To either side of the immediate area were two exit doors, both with alarmed crash bars on them to prevent someone from opening them without setting off a siren unless they had a key. Using my Ka-Bar I popped the cover off the one to my right and cut the wires leading from the battery, then slapped the housing back in place.
Pushing on the crash bar the door lock released without an alarm and I looked out on a narrow alley and several vehicles as well as a couple of large dumpsters. Repeating the process on the other door I saw that it opened into a small alcove off the alley. A rusting iron ladder attached to the outside of the building climbed up to the roof.
I now had two exits that could be used if needed without tripping an alarm. I was hoping the Russians’ last view of me had been the car heading west, out of town, and they’d just keep on going. But I wasn’t going to count on it. I needed to be ready if they started a door-to-door search.
I didn’t think that was too likely as the manpower required would be significant. Each of the HIND helicopters could only carry a maximum of eight soldiers in addition to the flight crew, and as far as I knew there were still only two helos hunting me.
“Call Jessica and see what the Russians are doing,” I said to Katie as I began stacking boxes to create a hiding place for her and Dog.
“No signal,” she said a minute later.
“Then don’t worry about it,” I said without stopping what I was doing. “Not worth going outside.”
It didn’t surprise me that the phone couldn’t pick up a signal. Satellite communications, whether phone, data or TV is actually a very low powered signal and it’s rare that you can connect without direct line of sight to the orbiting antenna. I usually roll my eyes and change the channel when I see a TV show depicting someone standing deep in a building, talking away on a sat phone.
“What are you doing?” Katie asked, tucking the phone away and moving closer to watch as I picked up a heavy box of Levi’s.
“Making a cave for you and Dog to hide in,” I said without pausing.
“And what are you going to be doing?”
“Hopefully, nothing. But if they start moving into town and searching for us I’m going to do what I can to discourage them. It’s me they really want. If our theory is correct and Steve cut a deal with them I seriously doubt they’re going to worry too much about fulfilling their end of the bargain.” I said, stepping back to admire my handiwork.
I had restacked most of the boxes, leaving a small space open that could hold Katie and Dog. Once they were inside there were a dozen more boxes I’d stack into place and unless someone tore the whole mess apart they would be invisible.
“You are NOT sacrificing yourself for me!” Katie stepped in front of me and grabbed my arm. “We can fight together.”

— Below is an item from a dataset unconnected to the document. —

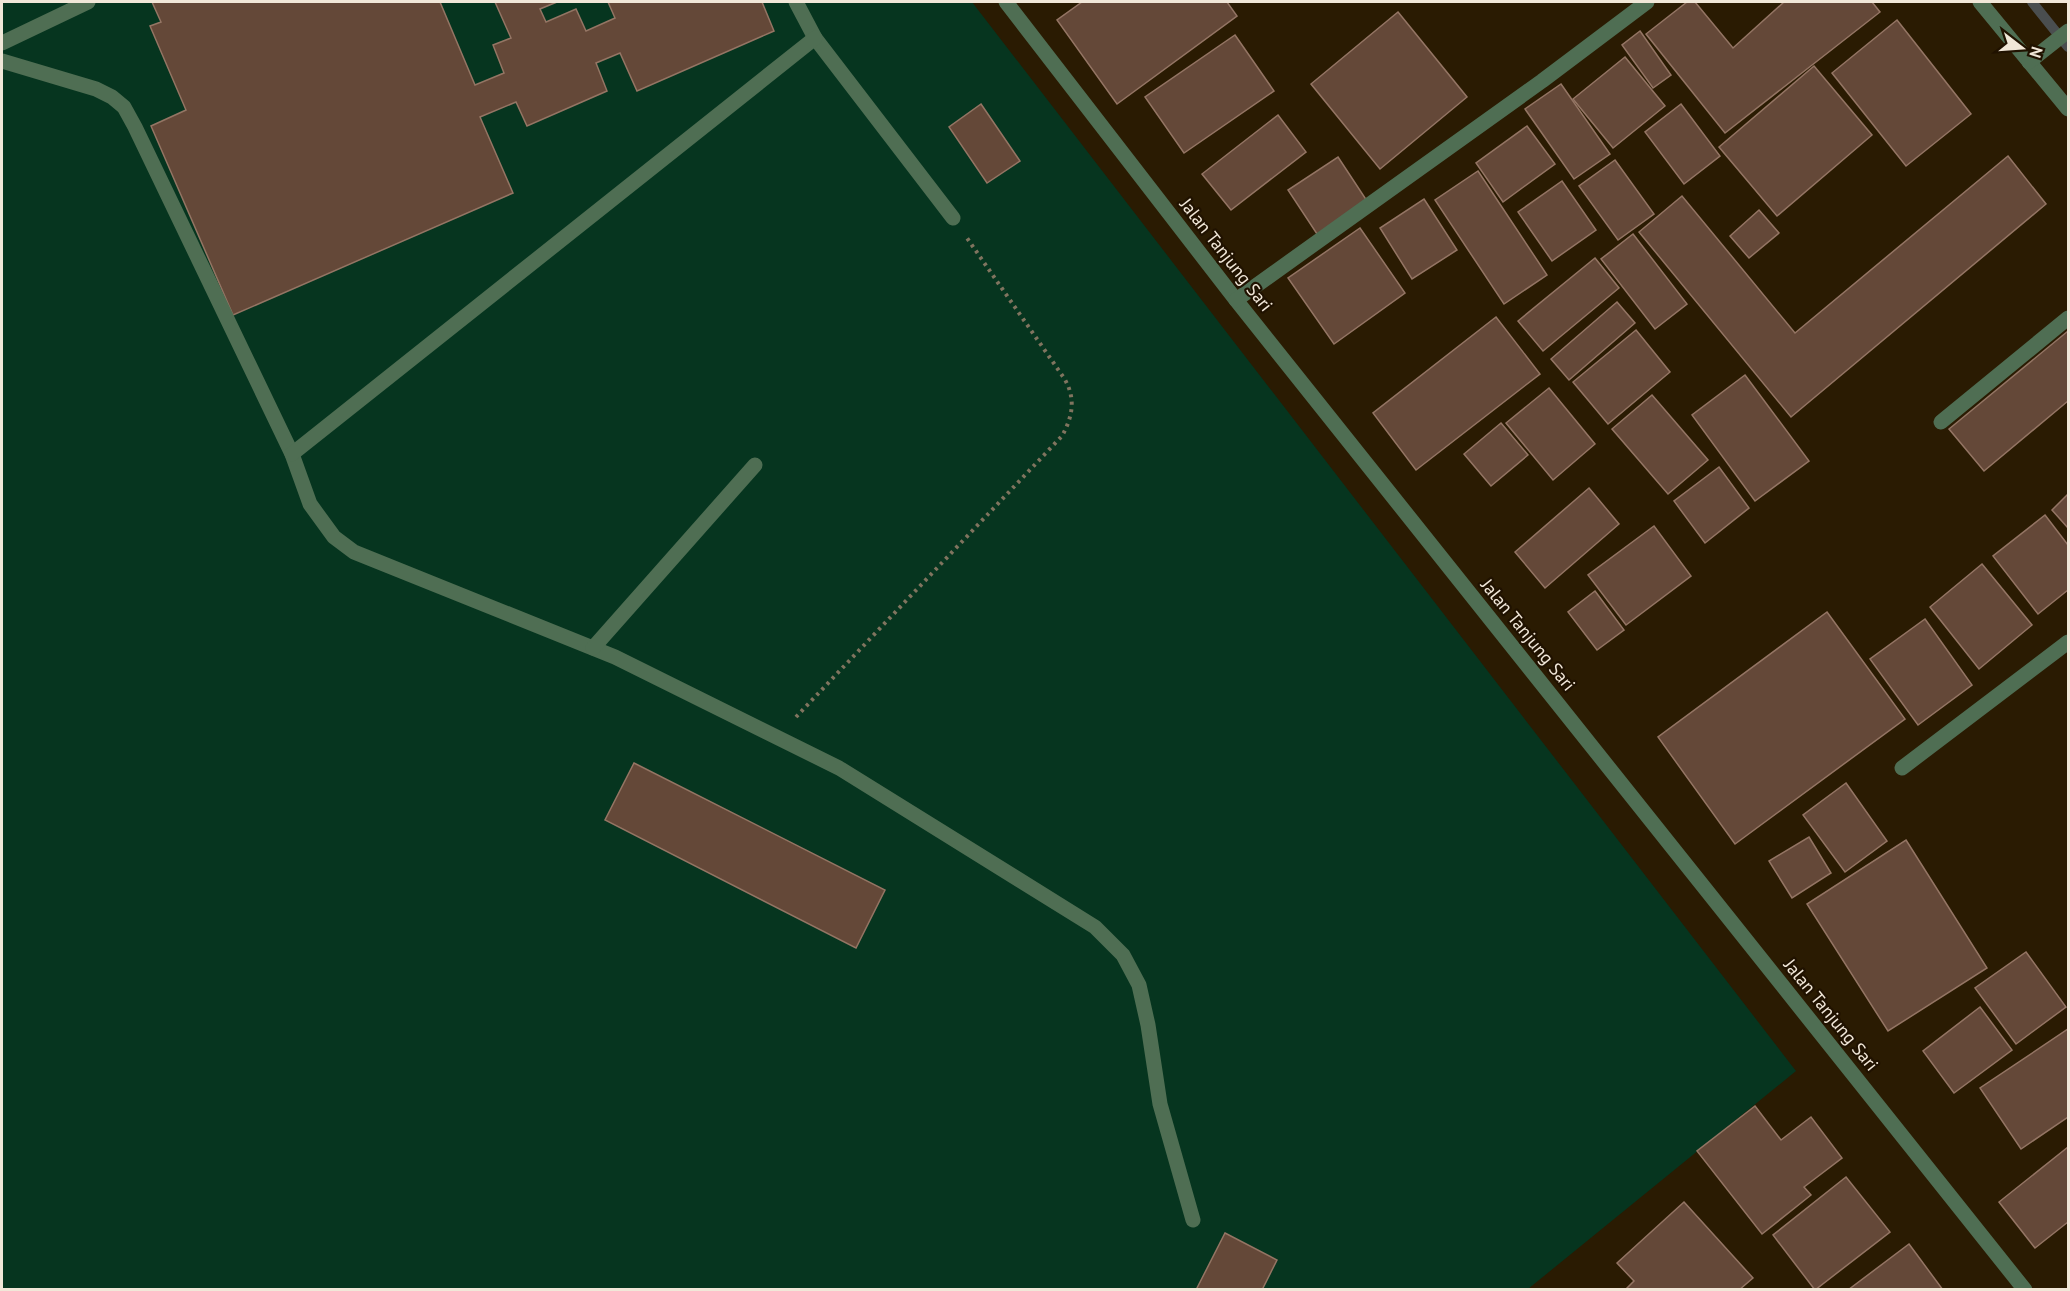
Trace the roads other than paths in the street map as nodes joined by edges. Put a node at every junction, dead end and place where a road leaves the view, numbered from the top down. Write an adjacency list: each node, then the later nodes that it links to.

“Honey,” I said, looking down into her eyes. “I’m not planning on sacrificing myself. But they may find me. And if they do it’s better that they find just me. They won’t look too hard for you, if at all, once they have me. If you’re with me, they get both of us. If you’re not, you’ll probably get away. Call Jessica and have her get a message to Colonel Crawford in the Bradley. Then get on the road to Idaho.”
I held up the keys for the Dodge. Katie looked at me for a long time before taking the keys and putting them in her pocket. Throwing her arms around my neck she pressed herself against me and kissed me. Hard.
“You do not get yourself caught,” she said in a hard voice when the kiss ended. “I don’t want to be without you ever again. Rain fire on these fuckers. Do whatever you have to do, but come back to me!”
I pulled her back against me, both of us looking up at the ceiling as the whole building vibrated from two helicopters passing low overhead.